* **WORK ITEM A**
Could you copy the entries word for word, from their first line through the line containing "Question: Is woven rattan couch at center above", with both of those lines included and the pictures left out?

On Wednesday 28 November 2007, Dave Robillard wrote:
[...]
Obviously, this effect is less visible with non-trivial plugins -
but even how many plugins in a "normal" graph are actually CPU
bound? In my experience, the effect is very pronounced (several
times higher CPU load with 512 samples/buffer than with 32) when
using a bunch of sampleplayer voices (cubic interpolation +
oversampling) and some simple effects. You have to do some pretty
serious processing to go CPU bound on a modern PC...
Not really true for linear scans through memory, which reading
plugin buffers usually is. This is the ideal cache situation, and
you can definitely get full utilization sweeping through things much
larger than the cache this way (this is exactly what the cache is
designed to do, and it does it well; try it).
I did, and that's what I'm drawing my conclusions from. ;-)
No cache controller logic in the world can avoid the bottleneck that
is memory bandwidth. If your data has been kicked from the cache, it
needs to get back in, and the only time you're not taking a hit from
that is when you're doing sequential access *and* your code is CPU
bound, rather than memory bound.
Well, sure, but big data is big data. In the typical case plugin
buffers are much smaller than the cache (especially on recent CPUs) -
crunching away on plain old audio here is definitely CPU bound (with
properly written RT safe host+plugins anyway).
No matter how you slice it if you want to play with a massive chunk of
data you're bound by the memory bandwidth*, sure. So what? :)
-DR-
(* until everything is parallel like it really should be, and this
problem goes away...)

* **LISTED ENTRIES**

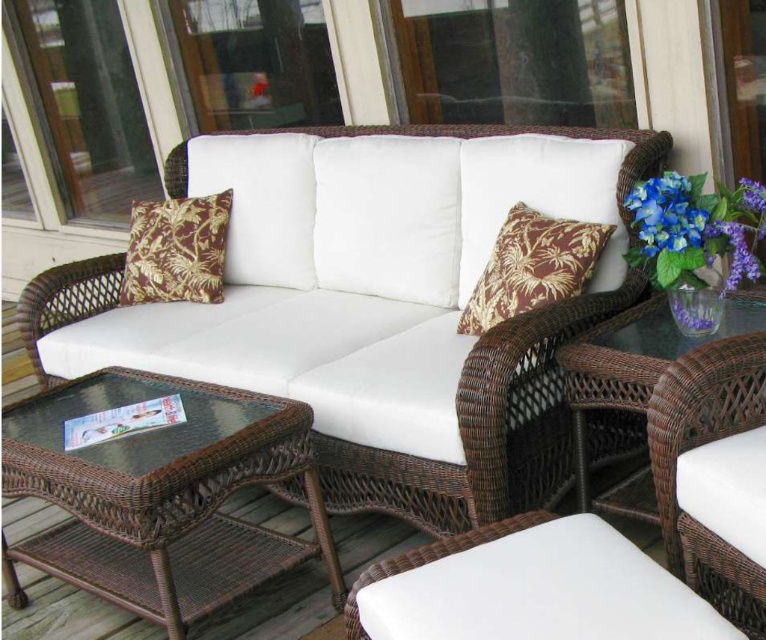
Question: Which point is closer to the camera taking this photo?

Choices:
 (A) (x=218, y=525)
 (B) (x=663, y=444)
 (C) (x=159, y=241)
 (D) (x=404, y=246)

Answer: (B)

Question: Which of the following is the farthest from the observer?

Choices:
 (A) (571, 396)
 (B) (730, 264)
 (C) (486, 273)
 (D) (701, 529)

Answer: (B)

Question: Which point appears farthest from the camera in this image?

Choices:
 (A) (218, 246)
 (B) (548, 240)

Answer: (A)

Question: Is woven rattan couch at center to the left of blue silk flowers at upper right from the viewer's perspective?

Choices:
 (A) yes
 (B) no

Answer: (A)

Question: Is brown wicker table at lower left thinner than brown textured pillow at left?

Choices:
 (A) no
 (B) yes

Answer: (A)

Question: Is woven rattan couch at center above brown wicker table at lower left?

Choices:
 (A) no
 (B) yes

Answer: (B)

* **WORK ITEM B**
In the thread on plugin buffers and memory bandwidth, which two buffer sizes are compared in the claim of several times higher CPU load?

* **OUTPUT A**
Question: Which point is closer to the camera taking this photo?

Choices:
 (A) (x=218, y=525)
 (B) (x=663, y=444)
 (C) (x=159, y=241)
 (D) (x=404, y=246)

Answer: (B)

Question: Which of the following is the farthest from the observer?

Choices:
 (A) (571, 396)
 (B) (730, 264)
 (C) (486, 273)
 (D) (701, 529)

Answer: (B)

Question: Which point appears farthest from the camera in this image?

Choices:
 (A) (218, 246)
 (B) (548, 240)

Answer: (A)

Question: Is woven rattan couch at center to the left of blue silk flowers at upper right from the viewer's perspective?

Choices:
 (A) yes
 (B) no

Answer: (A)

Question: Is brown wicker table at lower left thinner than brown textured pillow at left?

Choices:
 (A) no
 (B) yes

Answer: (A)

Question: Is woven rattan couch at center above brown wicker table at lower left?

* **OUTPUT B**
512 samples per buffer, which gives several times higher CPU load than 32 samples per buffer.